*Instruction*.
In the listing below, find each line with the string "solar" and report it.

*Record set*.
--- START ---

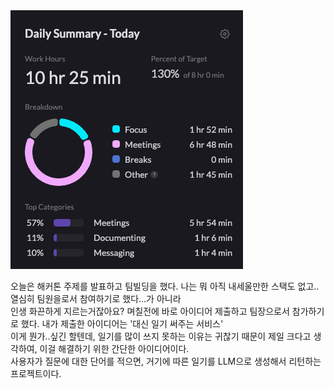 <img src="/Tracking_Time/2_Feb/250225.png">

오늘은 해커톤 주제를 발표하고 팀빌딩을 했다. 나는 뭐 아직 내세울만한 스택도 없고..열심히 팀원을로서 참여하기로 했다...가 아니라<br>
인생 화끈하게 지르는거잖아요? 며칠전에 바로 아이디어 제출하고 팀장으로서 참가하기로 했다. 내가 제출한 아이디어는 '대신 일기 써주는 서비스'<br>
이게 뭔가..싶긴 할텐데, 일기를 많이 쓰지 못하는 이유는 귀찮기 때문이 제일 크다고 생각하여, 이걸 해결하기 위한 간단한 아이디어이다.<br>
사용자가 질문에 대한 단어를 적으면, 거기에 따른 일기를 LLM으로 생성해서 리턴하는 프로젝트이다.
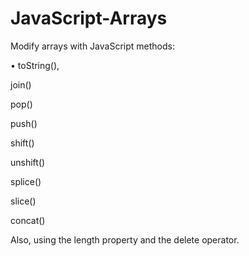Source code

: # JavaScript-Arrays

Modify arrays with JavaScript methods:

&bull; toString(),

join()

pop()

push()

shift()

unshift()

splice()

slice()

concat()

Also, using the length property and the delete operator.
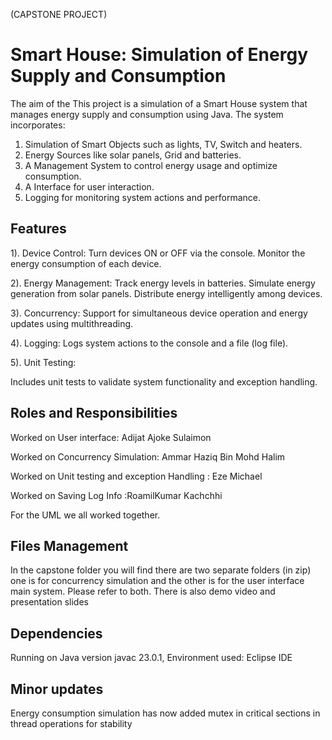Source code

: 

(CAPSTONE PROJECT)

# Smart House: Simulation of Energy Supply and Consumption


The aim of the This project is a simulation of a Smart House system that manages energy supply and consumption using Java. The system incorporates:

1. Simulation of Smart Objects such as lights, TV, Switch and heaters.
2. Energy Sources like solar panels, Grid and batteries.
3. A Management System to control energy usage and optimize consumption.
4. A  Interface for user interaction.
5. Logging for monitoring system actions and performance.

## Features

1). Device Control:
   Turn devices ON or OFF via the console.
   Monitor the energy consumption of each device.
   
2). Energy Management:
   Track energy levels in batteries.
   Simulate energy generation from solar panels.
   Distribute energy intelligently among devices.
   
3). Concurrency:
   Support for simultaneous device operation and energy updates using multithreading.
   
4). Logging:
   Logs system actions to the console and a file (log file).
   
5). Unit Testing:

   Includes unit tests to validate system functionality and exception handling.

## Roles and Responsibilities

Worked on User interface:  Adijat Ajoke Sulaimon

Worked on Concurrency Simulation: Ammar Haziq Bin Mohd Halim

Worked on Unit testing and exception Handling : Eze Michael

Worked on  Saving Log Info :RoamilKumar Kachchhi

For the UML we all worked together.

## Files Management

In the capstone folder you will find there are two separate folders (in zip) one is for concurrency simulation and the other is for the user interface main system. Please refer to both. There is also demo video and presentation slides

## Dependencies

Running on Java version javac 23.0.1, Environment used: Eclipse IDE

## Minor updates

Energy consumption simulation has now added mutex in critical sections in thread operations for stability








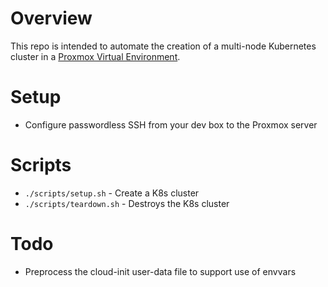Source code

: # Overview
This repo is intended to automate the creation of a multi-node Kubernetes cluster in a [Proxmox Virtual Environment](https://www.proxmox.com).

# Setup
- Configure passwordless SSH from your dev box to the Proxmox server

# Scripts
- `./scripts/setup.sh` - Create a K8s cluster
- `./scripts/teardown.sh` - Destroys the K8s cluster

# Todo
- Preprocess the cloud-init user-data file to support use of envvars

--- END ---

*Response below*.
2. Energy Sources like solar panels, Grid and batteries.
   Simulate energy generation from solar panels.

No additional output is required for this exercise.